● Your instructions:
Apart from the pictures, every entry below should be repeated exactly.

● Data for the task:
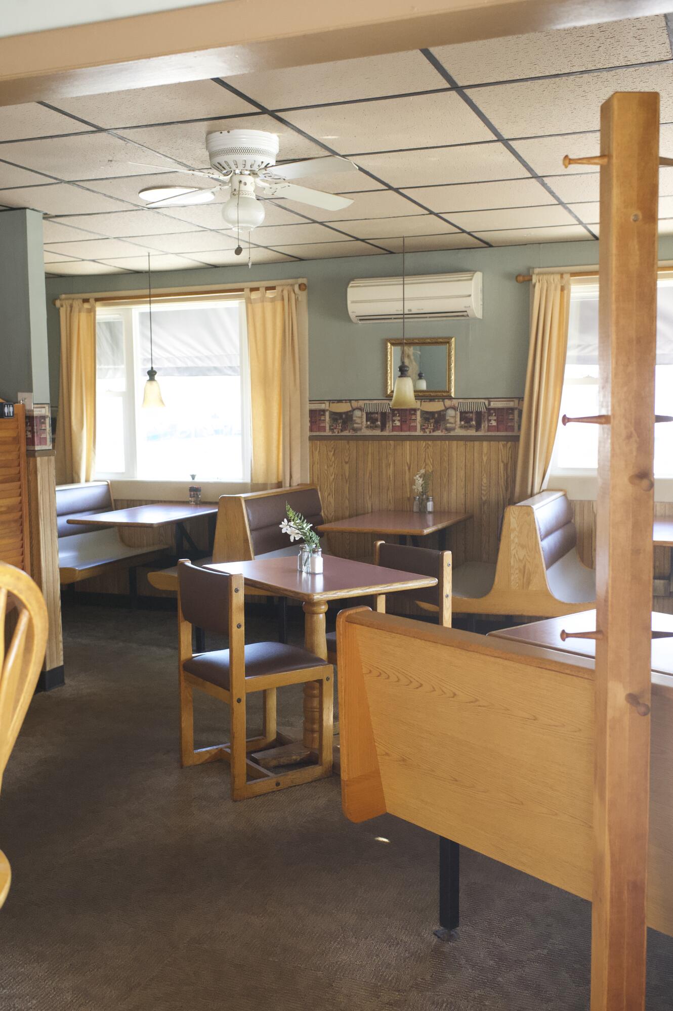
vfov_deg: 54.5
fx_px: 983
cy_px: 506
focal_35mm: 35
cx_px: 336
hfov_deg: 37.8
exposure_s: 1/250
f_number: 5
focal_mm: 35
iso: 7200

● Reply to the exercise:
vfov_deg: 54.5
fx_px: 983
cy_px: 506
focal_35mm: 35
cx_px: 336
hfov_deg: 37.8
exposure_s: 1/250
f_number: 5
focal_mm: 35
iso: 7200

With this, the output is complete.